## [Parts of the exercise]
[1] In the commit message about sk_page_frag(), what does sk_page_frag() use to optimize skb_frag allocations when it knows it's the only user?
[2] Please rewrite the part of the commit message that begins at the words "In [0], tcp_send_msg_locked()" and stops after "tcp_sendmsg_locked().", changing "memory pressure" to "memory shortage".
[3] List every entry in the commit message's backtrace that is marked [nbd].

## [Quoted passage]
• Tejun Heo's avatar
    net: fix sk_page_frag() recursion from memory reclaim · 20eb4f29
    Tejun Heo authored
    sk_page_frag() optimizes skb_frag allocations by using per-task
    skb_frag cache when it knows it's the only user.  The condition is
    determined by seeing whether the socket allocation mask allows
    blocking - if the allocation may block, it obviously owns the task's
    context and ergo exclusively owns current->task_frag.
    
    Unfortunately, this misses recursion through memory reclaim path.
    Please take a look at the following backtrace.
    
     [2] RIP: 0010:tcp_sendmsg_locked+0xccf/0xe10
         ...
         tcp_sendmsg+0x27/0x40
         sock_sendmsg+0x30/0x40
         sock_xmit.isra.24+0xa1/0x170 [nbd]
         nbd_send_cmd+0x1d2/0x690 [nbd]
         nbd_queue_rq+0x1b5/0x3b0 [nbd]
         __blk_mq_try_issue_directly+0x108/0x1b0
         blk_mq_request_issue_directly+0xbd/0xe0
         blk_mq_try_issue_list_directly+0x41/0xb0
         blk_mq_sched_insert_requests+0xa2/0xe0
         blk_mq_flush_plug_list+0x205/0x2a0
         blk_flush_plug_list+0xc3/0xf0
     [1] blk_finish_plug+0x21/0x2e
         _xfs_buf_ioapply+0x313/0x460
         __xfs_buf_submit+0x67/0x220
         xfs_buf_read_map+0x113/0x1a0
         xfs_trans_read_buf_map+0xbf/0x330
         xfs_btree_read_buf_block.constprop.42+0x95/0xd0
         xfs_btree_lookup_get_block+0x95/0x170
         xfs_btree_lookup+0xcc/0x470
         xfs_bmap_del_extent_real+0x254/0x9a0
         __xfs_bunmapi+0x45c/0xab0
         xfs_bunmapi+0x15/0x30
         xfs_itruncate_extents_flags+0xca/0x250
         xfs_free_eofblocks+0x181/0x1e0
         xfs_fs_destroy_inode+0xa8/0x1b0
         destroy_inode+0x38/0x70
         dispose_list+0x35/0x50
         prune_icache_sb+0x52/0x70
         super_cache_scan+0x120/0x1a0
         do_shrink_slab+0x120/0x290
         shrink_slab+0x216/0x2b0
         shrink_node+0x1b6/0x4a0
         do_try_to_free_pages+0xc6/0x370
         try_to_free_mem_cgroup_pages+0xe3/0x1e0
         try_charge+0x29e/0x790
         mem_cgroup_charge_skmem+0x6a/0x100
         __sk_mem_raise_allocated+0x18e/0x390
         __sk_mem_schedule+0x2a/0x40
     [0] tcp_sendmsg_locked+0x8eb/0xe10
         tcp_sendmsg+0x27/0x40
         sock_sendmsg+0x30/0x40
         ___sys_sendmsg+0x26d/0x2b0
         __sys_sendmsg+0x57/0xa0
         do_syscall_64+0x42/0x100
         entry_SYSCALL_64_after_hwframe+0x44/0xa9
    
    In [0], tcp_send_msg_locked() was using current->page_frag when it
    called sk_wmem_schedule().  It already calculated how many bytes can
    be fit into current->page_frag.  Due to memory pressure,
    sk_wmem_schedule() called into memory reclaim path which called into
    xfs and then IO issue path.  Because the filesystem in question is
    backed by nbd, the control goes back into the tcp layer - back into
    tcp_sendmsg_locked().

## [Record set]
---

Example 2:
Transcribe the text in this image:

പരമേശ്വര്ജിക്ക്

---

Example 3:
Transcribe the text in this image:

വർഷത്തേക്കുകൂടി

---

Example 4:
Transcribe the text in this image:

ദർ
---
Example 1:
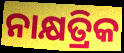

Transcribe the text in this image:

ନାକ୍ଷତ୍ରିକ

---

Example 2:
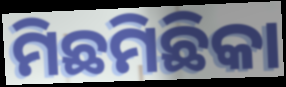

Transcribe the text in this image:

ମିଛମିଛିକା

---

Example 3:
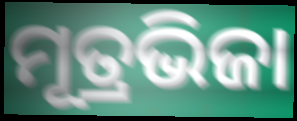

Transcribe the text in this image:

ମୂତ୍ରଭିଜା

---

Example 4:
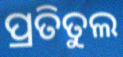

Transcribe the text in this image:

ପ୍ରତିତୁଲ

## [Written responses]
[1] A per-task skb_frag cache.

[2]
In [0], tcp_send_msg_locked() was using current->page_frag when it
    called sk_wmem_schedule().  It already calculated how many bytes can
    be fit into current->page_frag.  Due to memory shortage,
    sk_wmem_schedule() called into memory reclaim path which called into
    xfs and then IO issue path.  Because the filesystem in question is
    backed by nbd, the control goes back into the tcp layer - back into
    tcp_sendmsg_locked().

[3]
sock_xmit.isra.24+0xa1/0x170 [nbd]
nbd_send_cmd+0x1d2/0x690 [nbd]
nbd_queue_rq+0x1b5/0x3b0 [nbd]